THE House Building Finance Corporation, a government entity, was originally established in 1952 under an act of parliament called HBFC Act 1952 to provide housing finance to the public.

Till 2002, the HBFC enjoyed monopoly in the field of housing finance and its annual disbursement/origination was about 1.5 billion according to the statistics of the State Bank of Pakistan.

In 1994 the government decided that the HBFC should operate as a market-oriented financial institution and in that year the SBP stopped lending to the HBFC. Since then, the HBFC has been relying on repayment of its loan portfolio.

In a review on the housing finance sector, conducted by the World Bank in 2002, the HBFC was characterised as a failed institution with a ‘flawed’ charter, poor governance, high levels of non-performing loans, inadequate risk management and high administrative cost.

This review summarised that the HBFC appeared to be ‘in a state of latent bankruptcy’ and that its ‘insolvency status appeared to be grossly underestimated’.

In 2003, it was decided by the federal government that the HBFC should be a corporate body, instead of a statutory body, with full autonomy to its board of directors to enable the HBFC to improve its efficiency. A roadmap was given to corporatise the entity.

Till 2005 no significant progress could be shown in corportisation of the HBFC. The new management was in place in 2005 which took initiative but instead of converting the HBFC into a company, a new company with the name of House Building Finance Corporation Limited was incorporated and registered with SECP in June 2006 under Companies Ordinance, 1984.

On July 25, 2007, the ministry of finance issued an SRO through which the HBFC was wound up by transferring and vesting in the House Building Finance Corporation Limited (Company) all assets, contracts, liabilities, proceedings, business and undertakings of the HBFC.

This government action was taken without any legislation, though the HBFC was established under an act called the HBFC Act, which has not yet been repealed.

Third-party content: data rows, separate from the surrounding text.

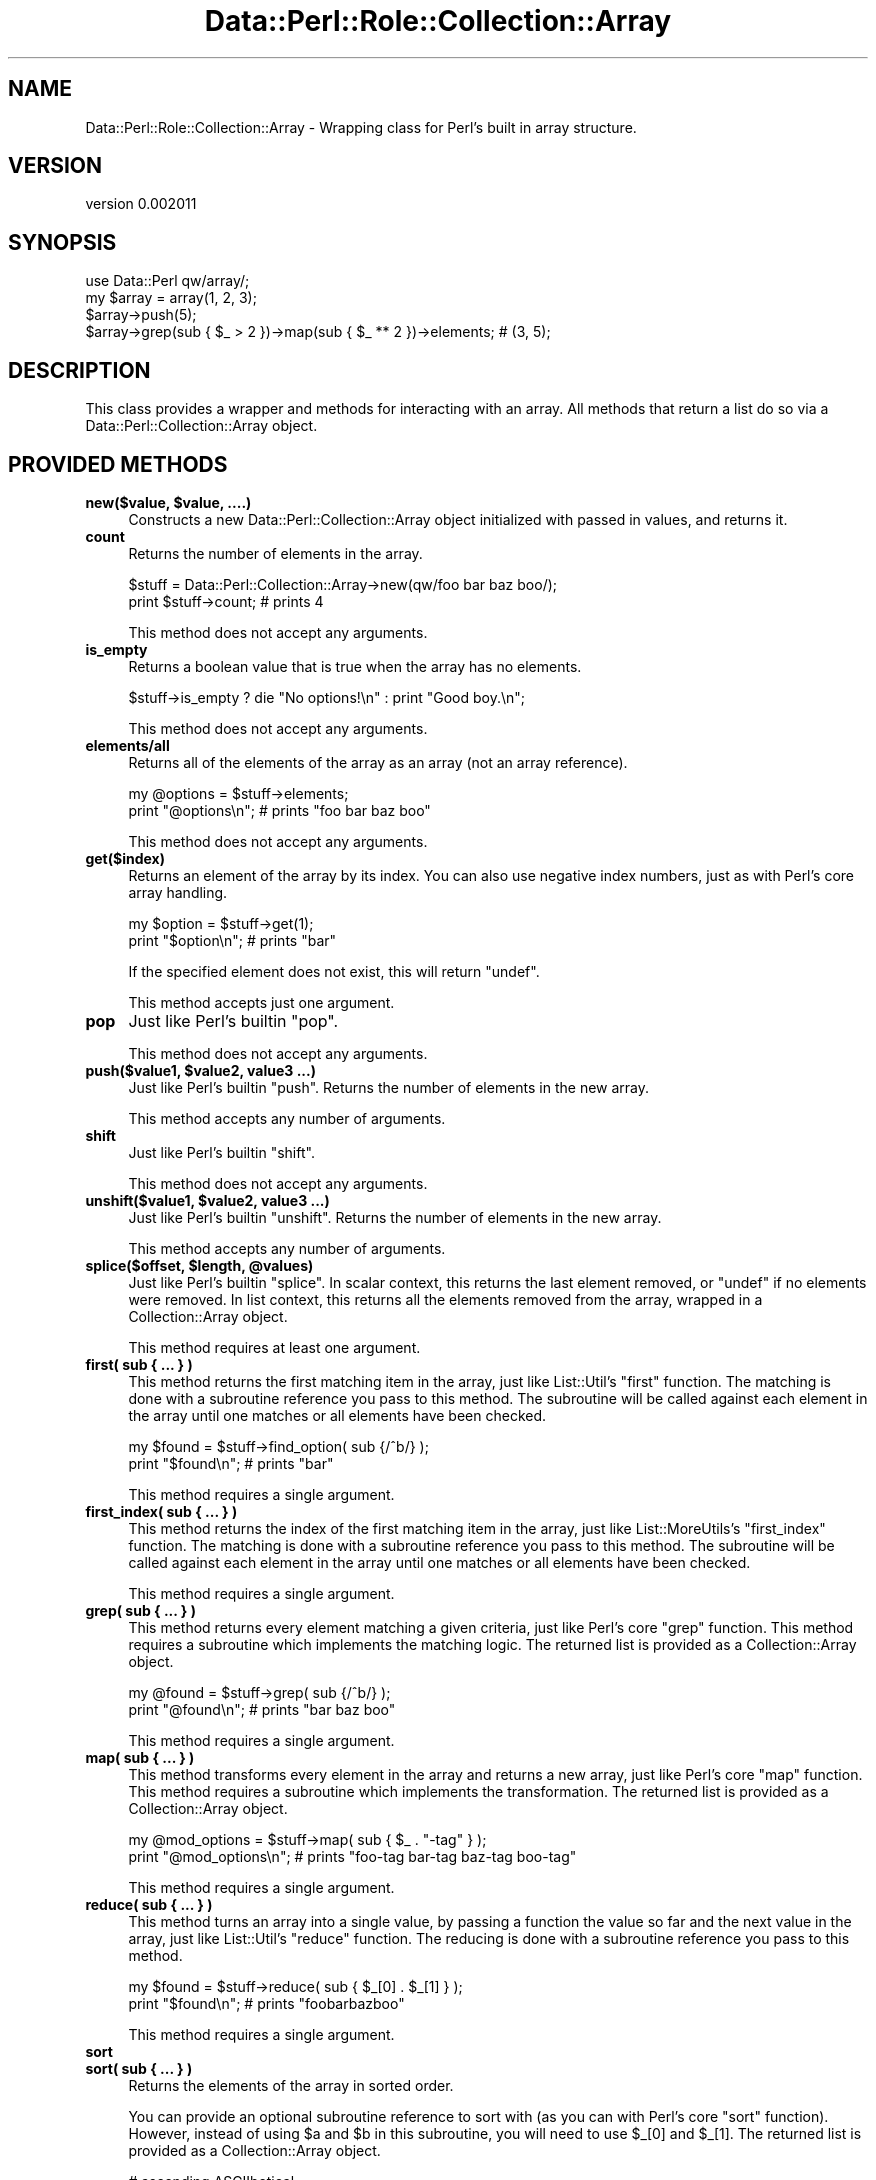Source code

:.\" Automatically generated by Pod::Man 4.11 (Pod::Simple 3.35)
.\"
.\" Standard preamble:
.\" ========================================================================
.de Sp \" Vertical space (when we can't use .PP)
.if t .sp .5v
.if n .sp
..
.de Vb \" Begin verbatim text
.ft CW
.nf
.ne \\$1
..
.de Ve \" End verbatim text
.ft R
.fi
..
.\" Set up some character translations and predefined strings.  \*(-- will
.\" give an unbreakable dash, \*(PI will give pi, \*(L" will give a left
.\" double quote, and \*(R" will give a right double quote.  \*(C+ will
.\" give a nicer C++.  Capital omega is used to do unbreakable dashes and
.\" therefore won't be available.  \*(C` and \*(C' expand to `' in nroff,
.\" nothing in troff, for use with C<>.
.tr \(*W-
.ds C+ C\v'-.1v'\h'-1p'\s-2+\h'-1p'+\s0\v'.1v'\h'-1p'
.ie n \{\
.    ds -- \(*W-
.    ds PI pi
.    if (\n(.H=4u)&(1m=24u) .ds -- \(*W\h'-12u'\(*W\h'-12u'-\" diablo 10 pitch
.    if (\n(.H=4u)&(1m=20u) .ds -- \(*W\h'-12u'\(*W\h'-8u'-\"  diablo 12 pitch
.    ds L" ""
.    ds R" ""
.    ds C` ""
.    ds C' ""
'br\}
.el\{\
.    ds -- \|\(em\|
.    ds PI \(*p
.    ds L" ``
.    ds R" ''
.    ds C`
.    ds C'
'br\}
.\"
.\" Escape single quotes in literal strings from groff's Unicode transform.
.ie \n(.g .ds Aq \(aq
.el       .ds Aq '
.\"
.\" If the F register is >0, we'll generate index entries on stderr for
.\" titles (.TH), headers (.SH), subsections (.SS), items (.Ip), and index
.\" entries marked with X<> in POD.  Of course, you'll have to process the
.\" output yourself in some meaningful fashion.
.\"
.\" Avoid warning from groff about undefined register 'F'.
.de IX
..
.nr rF 0
.if \n(.g .if rF .nr rF 1
.if (\n(rF:(\n(.g==0)) \{\
.    if \nF \{\
.        de IX
.        tm Index:\\$1\t\\n%\t"\\$2"
..
.        if !\nF==2 \{\
.            nr % 0
.            nr F 2
.        \}
.    \}
.\}
.rr rF
.\" ========================================================================
.\"
.IX Title "Data::Perl::Role::Collection::Array 3"
.TH Data::Perl::Role::Collection::Array 3 "2020-01-22" "perl v5.30.3" "User Contributed Perl Documentation"
.\" For nroff, turn off justification.  Always turn off hyphenation; it makes
.\" way too many mistakes in technical documents.
.if n .ad l
.nh
.SH "NAME"
Data::Perl::Role::Collection::Array \- Wrapping class for Perl's built in array structure.
.SH "VERSION"
.IX Header "VERSION"
version 0.002011
.SH "SYNOPSIS"
.IX Header "SYNOPSIS"
.Vb 1
\&  use Data::Perl qw/array/;
\&
\&  my $array = array(1, 2, 3);
\&
\&  $array\->push(5);
\&
\&  $array\->grep(sub { $_ > 2 })\->map(sub { $_ ** 2 })\->elements; # (3, 5);
.Ve
.SH "DESCRIPTION"
.IX Header "DESCRIPTION"
This class provides a wrapper and methods for interacting with an array.
All methods that return a list do so via a Data::Perl::Collection::Array object.
.SH "PROVIDED METHODS"
.IX Header "PROVIDED METHODS"
.IP "\fBnew($value, \f(CB$value\fB, ....)\fR" 4
.IX Item "new($value, $value, ....)"
Constructs a new Data::Perl::Collection::Array object initialized with passed
in values, and returns it.
.IP "\fBcount\fR" 4
.IX Item "count"
Returns the number of elements in the array.
.Sp
.Vb 1
\&  $stuff = Data::Perl::Collection::Array\->new(qw/foo bar baz boo/);
\&
\&  print $stuff\->count; # prints 4
.Ve
.Sp
This method does not accept any arguments.
.IP "\fBis_empty\fR" 4
.IX Item "is_empty"
Returns a boolean value that is true when the array has no elements.
.Sp
.Vb 1
\&  $stuff\->is_empty ? die "No options!\en" : print "Good boy.\en";
.Ve
.Sp
This method does not accept any arguments.
.IP "\fBelements/all\fR" 4
.IX Item "elements/all"
Returns all of the elements of the array as an array (not an array reference).
.Sp
.Vb 2
\&  my @options = $stuff\->elements;
\&  print "@options\en";    # prints "foo bar baz boo"
.Ve
.Sp
This method does not accept any arguments.
.IP "\fBget($index)\fR" 4
.IX Item "get($index)"
Returns an element of the array by its index. You can also use negative index
numbers, just as with Perl's core array handling.
.Sp
.Vb 2
\&  my $option = $stuff\->get(1);
\&  print "$option\en";    # prints "bar"
.Ve
.Sp
If the specified element does not exist, this will return \f(CW\*(C`undef\*(C'\fR.
.Sp
This method accepts just one argument.
.IP "\fBpop\fR" 4
.IX Item "pop"
Just like Perl's builtin \f(CW\*(C`pop\*(C'\fR.
.Sp
This method does not accept any arguments.
.IP "\fBpush($value1, \f(CB$value2\fB, value3 ...)\fR" 4
.IX Item "push($value1, $value2, value3 ...)"
Just like Perl's builtin \f(CW\*(C`push\*(C'\fR. Returns the number of elements in the new
array.
.Sp
This method accepts any number of arguments.
.IP "\fBshift\fR" 4
.IX Item "shift"
Just like Perl's builtin \f(CW\*(C`shift\*(C'\fR.
.Sp
This method does not accept any arguments.
.IP "\fBunshift($value1, \f(CB$value2\fB, value3 ...)\fR" 4
.IX Item "unshift($value1, $value2, value3 ...)"
Just like Perl's builtin \f(CW\*(C`unshift\*(C'\fR. Returns the number of elements in the new
array.
.Sp
This method accepts any number of arguments.
.IP "\fBsplice($offset, \f(CB$length\fB, \f(CB@values\fB)\fR" 4
.IX Item "splice($offset, $length, @values)"
Just like Perl's builtin \f(CW\*(C`splice\*(C'\fR. In scalar context, this returns the last
element removed, or \f(CW\*(C`undef\*(C'\fR if no elements were removed. In list context, this
returns all the elements removed from the array, wrapped in a Collection::Array
object.
.Sp
This method requires at least one argument.
.IP "\fBfirst( sub { ... } )\fR" 4
.IX Item "first( sub { ... } )"
This method returns the first matching item in the array, just like
List::Util's \f(CW\*(C`first\*(C'\fR function. The matching is done with a subroutine
reference you pass to this method. The subroutine will be called against each
element in the array until one matches or all elements have been checked.
.Sp
.Vb 2
\&  my $found = $stuff\->find_option( sub {/^b/} );
\&  print "$found\en";    # prints "bar"
.Ve
.Sp
This method requires a single argument.
.IP "\fBfirst_index( sub { ... } )\fR" 4
.IX Item "first_index( sub { ... } )"
This method returns the index of the first matching item in the array, just
like List::MoreUtils's \f(CW\*(C`first_index\*(C'\fR function. The matching is done with a
subroutine reference you pass to this method. The subroutine will be called
against each element in the array until one matches or all elements have been
checked.
.Sp
This method requires a single argument.
.IP "\fBgrep( sub { ... } )\fR" 4
.IX Item "grep( sub { ... } )"
This method returns every element matching a given criteria, just like Perl's
core \f(CW\*(C`grep\*(C'\fR function. This method requires a subroutine which implements the
matching logic. The returned list is provided as a Collection::Array object.
.Sp
.Vb 2
\&  my @found = $stuff\->grep( sub {/^b/} );
\&  print "@found\en";    # prints "bar baz boo"
.Ve
.Sp
This method requires a single argument.
.IP "\fBmap( sub { ... } )\fR" 4
.IX Item "map( sub { ... } )"
This method transforms every element in the array and returns a new array, just
like Perl's core \f(CW\*(C`map\*(C'\fR function. This method requires a subroutine which
implements the transformation. The returned list is provided as
a Collection::Array object.
.Sp
.Vb 2
\&  my @mod_options = $stuff\->map( sub { $_ . "\-tag" } );
\&  print "@mod_options\en";    # prints "foo\-tag bar\-tag baz\-tag boo\-tag"
.Ve
.Sp
This method requires a single argument.
.IP "\fBreduce( sub { ... } )\fR" 4
.IX Item "reduce( sub { ... } )"
This method turns an array into a single value, by passing a function the
value so far and the next value in the array, just like List::Util's
\&\f(CW\*(C`reduce\*(C'\fR function. The reducing is done with a subroutine reference you pass
to this method.
.Sp
.Vb 2
\&  my $found = $stuff\->reduce( sub { $_[0] . $_[1] } );
\&  print "$found\en";    # prints "foobarbazboo"
.Ve
.Sp
This method requires a single argument.
.IP "\fBsort\fR" 4
.IX Item "sort"
.PD 0
.IP "\fBsort( sub { ... } )\fR" 4
.IX Item "sort( sub { ... } )"
.PD
Returns the elements of the array in sorted order.
.Sp
You can provide an optional subroutine reference to sort with (as you can with
Perl's core \f(CW\*(C`sort\*(C'\fR function). However, instead of using \f(CW$a\fR and \f(CW$b\fR in
this subroutine, you will need to use \f(CW$_[0]\fR and \f(CW$_[1]\fR. The returned list
is provided as a Collection::Array object.
.Sp
.Vb 2
\&  # ascending ASCIIbetical
\&  my @sorted = $stuff\->sort();
\&
\&  # Descending alphabetical order
\&  my @sorted_options = $stuff\->sort( sub { lc $_[1] cmp lc $_[0] } );
\&  print "@sorted_options\en";    # prints "foo boo baz bar"
.Ve
.Sp
This method accepts a single argument.
.IP "\fBsort_in_place\fR" 4
.IX Item "sort_in_place"
.PD 0
.IP "\fBsort_in_place( sub { ... } )\fR" 4
.IX Item "sort_in_place( sub { ... } )"
.PD
Sorts the array \fIin place\fR, modifying the value of the attribute.
.Sp
You can provide an optional subroutine reference to sort with (as you can with
Perl's core \f(CW\*(C`sort\*(C'\fR function). However, instead of using \f(CW$a\fR and \f(CW$b\fR, you
will need to use \f(CW$_[0]\fR and \f(CW$_[1]\fR instead. The returned list is provided
as a Collection::Array object.
.Sp
This method accepts a single argument.
.IP "\fBreverse\fR" 4
.IX Item "reverse"
Returns the elements of the array in reversed order. The returned list is
provided as a Collection::Array object.
.Sp
This method does not accept any arguments.
.IP "\fBshuffle\fR" 4
.IX Item "shuffle"
Returns the elements of the array in random order, like \f(CW\*(C`shuffle\*(C'\fR from
List::Util. The returned list is provided as a Collection::Array object.
.Sp
This method does not accept any arguments.
.IP "\fBuniq\fR" 4
.IX Item "uniq"
Returns the array with all duplicate elements removed, like \f(CW\*(C`uniq\*(C'\fR from
List::MoreUtils. The returned list is provided as a Collection::Array object.
.Sp
This method does not accept any arguments.
.IP "\fBhead($count)\fR" 4
.IX Item "head($count)"
Returns the first \f(CW$count\fR elements of the array. If \f(CW$count\fR is greater
than the number of elements in the array, the array (without spurious \f(CW\*(C`undef\*(C'\fRs)
is returned. Negative \f(CW$count\fR means "all but the last \f(CW$count\fR elements". The
returned list is provided as a Collection::Array object.
.IP "\fBtail($count)\fR" 4
.IX Item "tail($count)"
Returns the last \f(CW$count\fR elements of the array. If \f(CW$count\fR is greater
than the number of elements in the array, the array (without spurious \f(CW\*(C`undef\*(C'\fRs)
is returned. Negative \f(CW$count\fR means "all but the first \f(CW$count\fR elements". The
returned list is provided as a Collection::Array object.
.IP "\fBjoin($str)\fR" 4
.IX Item "join($str)"
Joins every element of the array using the separator given as argument, just
like Perl's core \f(CW\*(C`join\*(C'\fR function.
.Sp
.Vb 2
\&  my $joined = $stuff\->join(\*(Aq:\*(Aq);
\&  print "$joined\en";    # prints "foo:bar:baz:boo"
.Ve
.Sp
This method requires a single argument.
.IP "\fBprint($handle, \f(CB$str\fB)\fR" 4
.IX Item "print($handle, $str)"
Prints the output of join($str) to \f(CW$handle\fR. \f(CW$handle\fR defaults to \s-1STDOUT,\s0 and
join \f(CW$str\fR defaults to \fBjoin()\fR's default of ','.
.Sp
.Vb 1
\&  $joined = $stuff\->print(*STDERR, \*(Aq;\*(Aq); # prints foo;bar;baz to STDERR
.Ve
.IP "\fBset($index, \f(CB$value\fB)\fR" 4
.IX Item "set($index, $value)"
Given an index and a value, sets the specified array element's value.
.Sp
This method returns the value at \f(CW$index\fR after the set.
.Sp
This method requires two arguments.
.IP "\fBdelete($index)\fR" 4
.IX Item "delete($index)"
Removes the element at the given index from the array.
.Sp
This method returns the deleted value, either as an array or scalar as
dependent on splice context semantics. Note that if no value exists, it will
.Sp
return \f(CW\*(C`undef\*(C'\fR.
.Sp
This method requires one argument.
.IP "\fBinsert($index, \f(CB$value\fB)\fR" 4
.IX Item "insert($index, $value)"
Inserts a new element into the array at the given index.
.Sp
This method returns the new value at \f(CW$index\fR, either as an array or scalar as
dependent on splice context semantics.
.Sp
This method requires two arguments.
.IP "\fBclear\fR" 4
.IX Item "clear"
Empties the entire array, like \f(CW\*(C`@array = ()\*(C'\fR.
.Sp
This method does not define a return value.
.Sp
This method does not accept any arguments.
.IP "\fBaccessor($index)\fR" 4
.IX Item "accessor($index)"
.PD 0
.IP "\fBaccessor($index, \f(CB$value\fB)\fR" 4
.IX Item "accessor($index, $value)"
.PD
This method provides a get/set accessor for the array, based on array indexes.
If passed one argument, it returns the value at the specified index.  If
passed two arguments, it sets the value of the specified index.
.Sp
When called as a setter, this method returns the new value at \f(CW$index\fR.
.Sp
This method accepts one or two arguments.
.IP "\fBnatatime($n)\fR" 4
.IX Item "natatime($n)"
.PD 0
.IP "\fBnatatime($n, \f(CB$code\fB)\fR" 4
.IX Item "natatime($n, $code)"
.PD
This method returns an iterator which, on each call, returns \f(CW$n\fR more items
from the array, in order, like \f(CW\*(C`natatime\*(C'\fR from List::MoreUtils. A coderef
can optionally be provided; it will be called on each group of \f(CW$n\fR elements
in the array.
.Sp
This method accepts one or two arguments.
.IP "\fBshallow_clone\fR" 4
.IX Item "shallow_clone"
This method returns a shallow clone of the array reference.  The return value
is a reference to a new array with the same elements.  It is \fIshallow\fR
because any elements that were references in the original will be the \fIsame\fR
references in the clone.
.IP "\fBflatten\fR" 4
.IX Item "flatten"
This method returns a list of elements in the array.  This method is an alias
to the \fIelements\fR method.
.IP "\fBflatten_deep($level)\fR" 4
.IX Item "flatten_deep($level)"
This method returns a flattened list of elements in the array. Will flatten
arrays contained within the root array recursively \- depth is controlled by the
optional \f(CW$level\fR parameter.
.SH "SEE ALSO"
.IX Header "SEE ALSO"
.IP "\(bu" 4
Data::Perl
.IP "\(bu" 4
MooX::HandlesVia
.SH "AUTHOR"
.IX Header "AUTHOR"
Matthew Phillips <mattp@cpan.org>
.SH "COPYRIGHT AND LICENSE"
.IX Header "COPYRIGHT AND LICENSE"
This software is copyright (c) 2020 by Matthew Phillips <mattp@cpan.org>.
.PP
This is free software; you can redistribute it and/or modify it under
the same terms as the Perl 5 programming language system itself.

Moreover, no legislation was made for the corportisation of the HBFC whose assets and liabilities could only be transferred through a conversion act to be passed by parliament.

Thus the finance ministry should revisit its action taken through an SRO, dated July 25, 2007, because in the absence of legislation the legal authority of the SRO is questionable and the process of the HBFC’s corportisation is not completed.